Rudalnya Hujani Target Militan Houthi di Yaman, Inggris dan Amerika Serikat Justru Dalam Keadaan Bahaya. Ini Alasannya
- ANTARA
Jakarta, tvOnenews.com- Di tengah serangan udara yang dilancarkan pasukan gabungan Amerika Serikat dan Inggris, Presiden AS Joe Biden mengabarkan kepada dunia bahwa pasukan negaranya bersama-sama dengan Inggris berhasil melakukan serangan ke sejumlah target milik "pemberontak" Houthi.
Serangan dari negara-negara "Anglo-Saxon" itu dilakukan dengan argumen bahwa Houthi telah membahayakan kebebasan bernavigasi di Laut Merah yang merupakan salah satu jalur pelayaran penting di rute laut internasional.
Seperti diketahui, Houthi telah melakukan berbagai serangan dengan menggunakan rudal dan drone atau pesawat nirawak kepada sejumlah kapal layar dan kapal kargo yang melintasi di Laut Merah.
Hal tersebut dilakukan Houthi sebagai respons atas serangan biadab yang dilakukan Israel ke Gaza, yang hingga medio Januari ini telah menewaskan lebih dari 23.000 warga Palestina.
Terkait dengan serangan gabungan AS-Inggris ke Yaman, berdasarkan data dari Komando Sentral Amerika Serikat, serangan itu menghantam lebih dari 60 target di lokasi militan Houthi.
Serangan tersebut dimaksudkan untuk melumpuhkan kemampuan Houthi dalam menyimpan hingga melakukan peluncuran rudal serta drone yang membahayakan pelayaran di Laut Merah.
Serangan itu dilaksanakan dengan meluncurkan lebih dari 100 amunisi rudal yang disebut memiliki presisi tinggi. Sejumlah warga di Yaman membenarkan adanya ledakan di pangkalan militer dekat bandara di ibu kota negara itu, Sana'a, serta di Kota Taiz.
Akibat serangan AS-Inggris itu, banyak orang yang berkerumun di kota-kota Yaman untuk melakukan aksi protes terhadap tindakan teror yang dilancarkan kepada mereka oleh dua negara Barat tersebut.
Dampak pelayaran global
Aksi Houthi dengan rudal dan dronenya memang membuat dampak yang signifikan bagi pelayaran internasional, sehingga berdampak pula kepada banyak pelaku perekonomian di berbagai wilayah di dunia.

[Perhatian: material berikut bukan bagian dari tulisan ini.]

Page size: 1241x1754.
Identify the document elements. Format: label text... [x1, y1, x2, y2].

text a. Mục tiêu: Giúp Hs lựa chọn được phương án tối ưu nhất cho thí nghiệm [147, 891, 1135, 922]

Serangan ke berbagai kapal laut itu tentu saja sangat berpotensi untuk meningkatkan biaya pengiriman barang global yang melalui jalur Laut Merah.

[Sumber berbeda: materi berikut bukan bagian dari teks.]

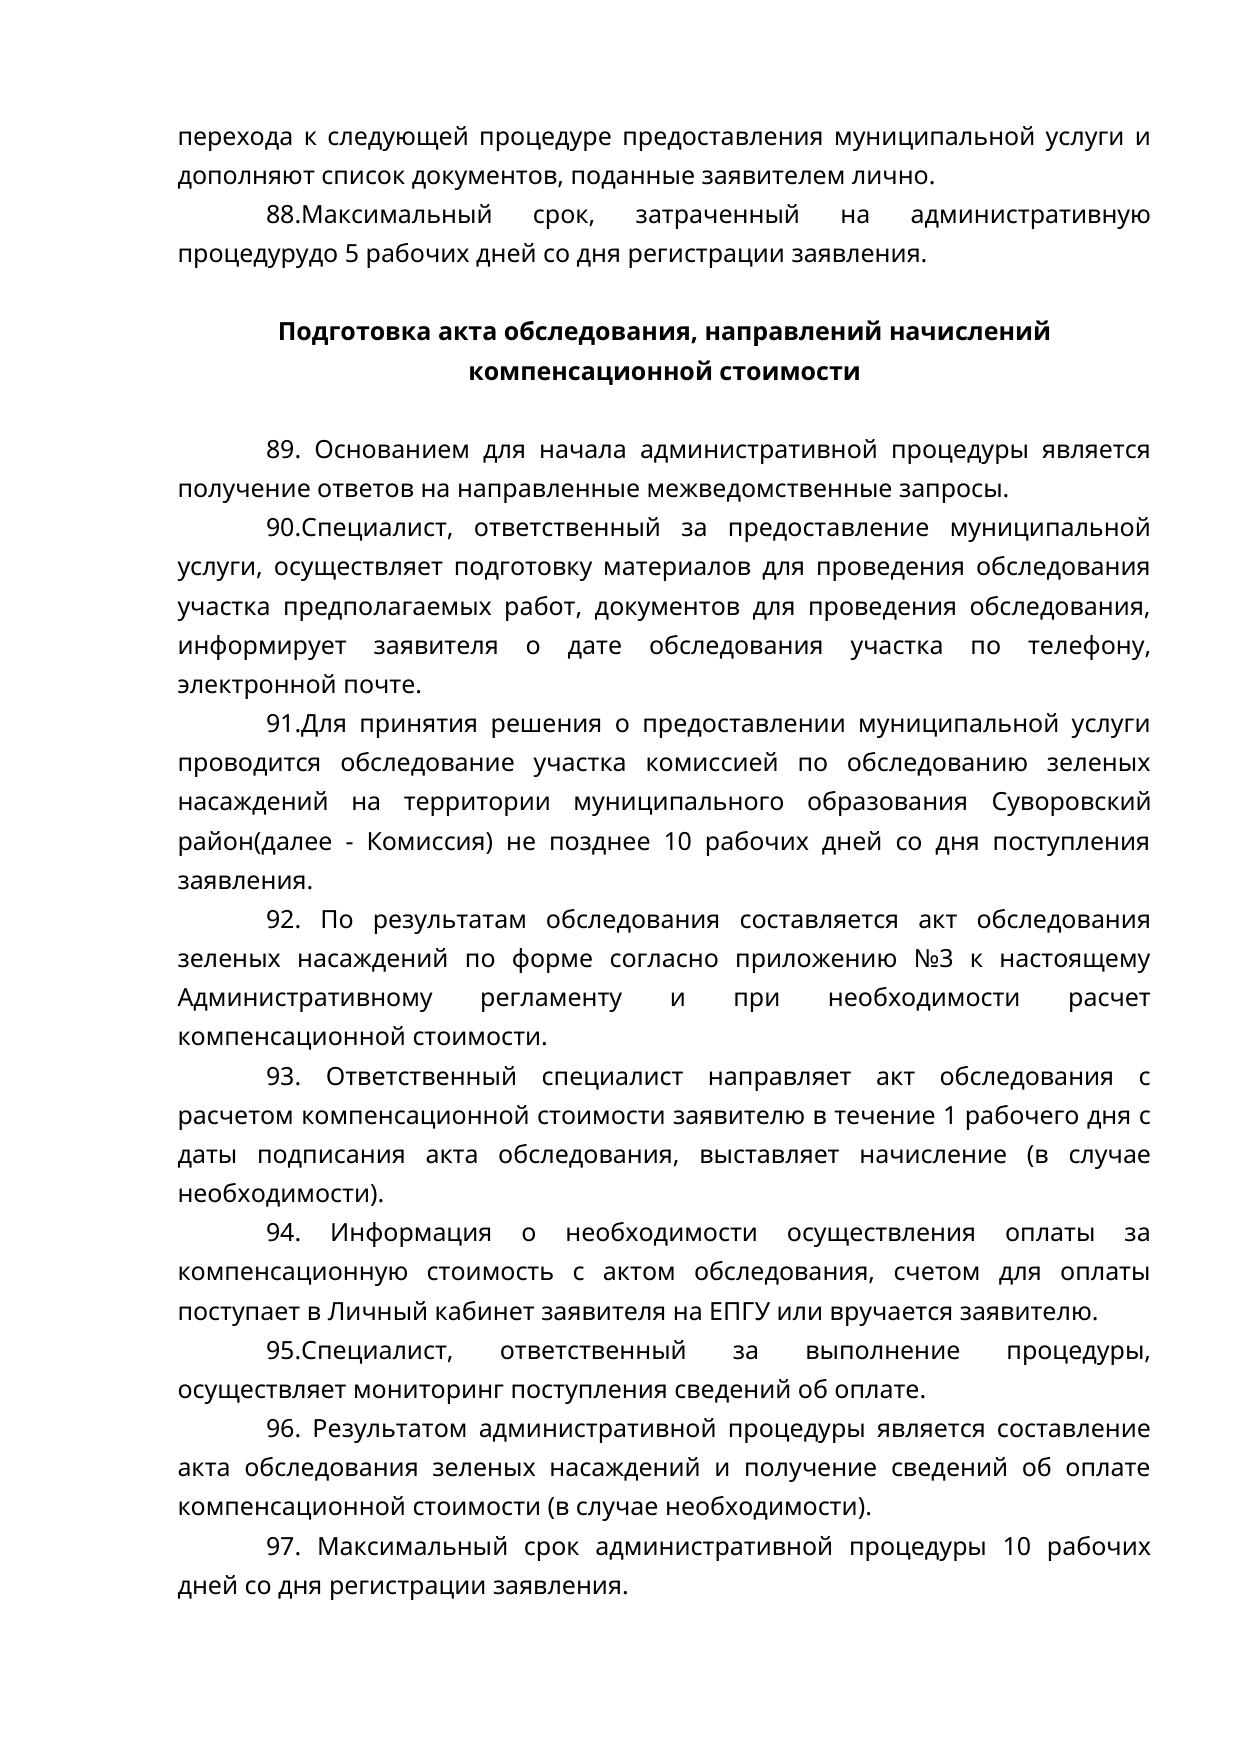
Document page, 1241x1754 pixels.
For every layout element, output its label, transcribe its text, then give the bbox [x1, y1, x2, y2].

text 96. Результатом административной процедуры является составление акта обследования зеленых насаждений и получение сведений об оплате компенсационной стоимости (в случае необходимости). [177, 1411, 1152, 1523]
text 93. Ответственный специалист направляет акт обследования с расчетом компенсационной стоимости заявителю в течение 1 рабочего дня с даты подписания акта обследования, выставляет начисление (в случае необходимости). [177, 1058, 1152, 1210]
text 97. Максимальный срок административной процедуры 10 рабочих дней со дня регистрации заявления. [177, 1528, 1152, 1601]
text 90.Специалист, ответственный за предоставление муниципальной услуги, осуществляет подготовку материалов для проведения обследования участка предполагаемых работ, документов для проведения обследования, информирует заявителя о дате обследования участка по телефону, электронной почте. [177, 510, 1152, 701]
text 91.Для принятия решения о предоставлении муниципальной услуги проводится обследование участка комиссией по обследованию зеленых насаждений на территории муниципального образования Суворовский район(далее - Комиссия) не позднее 10 рабочих дней со дня поступления заявления. [177, 706, 1152, 896]
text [177, 118, 1152, 191]
text Подготовка акта обследования, направлений начислений компенсационной стоимости [177, 314, 1152, 387]
text 94. Информация о необходимости осуществления оплаты за компенсационную стоимость с актом обследования, счетом для оплаты поступает в Личный кабинет заявителя на ЕПГУ или вручается заявителю. [177, 1215, 1152, 1327]
text 89. Основанием для начала административной процедуры является получение ответов на направленные межведомственные запросы. [177, 431, 1152, 505]
text 88.Максимальный срок, затраченный на административную процедурудо 5 рабочих дней со дня регистрации заявления. [177, 196, 1152, 270]
text 95.Специалист, ответственный за выполнение процедуры, осуществляет мониторинг поступления сведений об оплате. [177, 1332, 1152, 1406]
text 92. По результатам обследования составляется акт обследования зеленых насаждений по форме согласно приложению №3 к настоящему Административному регламенту и при необходимости расчет компенсационной стоимости. [177, 901, 1152, 1053]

Apalagi, data dari laman berita marinelink.com menyebutkan bahwa dalam waktu normal, bisa lebih dari 23.000 kapal yang melewati Selat Bab al-Mandab di Laut Merah, yang memudahkan Houthi untuk memilih target yang akan mereka sasar.
Ancaman dari Houthi tersebut juga membuat perhitungan premium bisa bertambah karena banyak perusahaan asuransi pengapalan yang menyatakan kawasan Laut Merah selatan (di dekat Yaman) sebagai daerah yang berbahaya.

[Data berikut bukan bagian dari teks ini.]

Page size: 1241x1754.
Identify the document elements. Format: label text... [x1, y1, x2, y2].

Selain itu, masih menurut marinelink.com, kondisi di Laut Merah juga mengakibatkan tarif harian rata-rata untuk kapal supertanker (kapasitas maksimal 2 juta barel minyak mentah), telah meningkat menjadi lebih dari 60.000 dolar AS (sekitar Rp932,29 juta) per hari pada Desember 2023.
Padahal, pada November 2023, tarif harian tersebut rata-rata masih di kisaran 40.000 dolar AS (sekitar Rp621,52 juta) per hari.
Hal itu mengakibatkan ada perusahaan pelayaran yang memilih untuk mengubah rute kapal dengan memutar lebih jauh melalui Tanjung Harapan di Afrika Selatan.
Banyak pula yang akhirnya memutuskan untuk berhenti mengirim kapal ke kawasan Laut Merah karena bahaya ancaman dari serangan Houthi tersebut.
Biaya serangan militer
Selain dampak perekonomian kepada sektor pelayaran internasional, ada pula faktor lainnya yang penting untuk diungkap terkait dengan balas-membalas serangan di Laut Merah ini, yaitu biaya untuk melakukan serangan militer.
Seperti disebut laman majalah daring responsiblestatecraft.org, AS harus mengeluarkan biaya yang besar dalam rangka melaksanakan perannya sebagai "pembela utama" dari jalur pelayaran global di Laut Merah.
Ongkos yang dikeluarkan untuk itu juga sangat signifikan. Diketahui bahwa setiap amunisi yang digunakan untuk menembak jatuh rudal dan drone Houthi memiliki kisaran harga 1 juta - 3,4 juta dolar AS (sekitar Rp15 miliar hingga Rp52 miliar).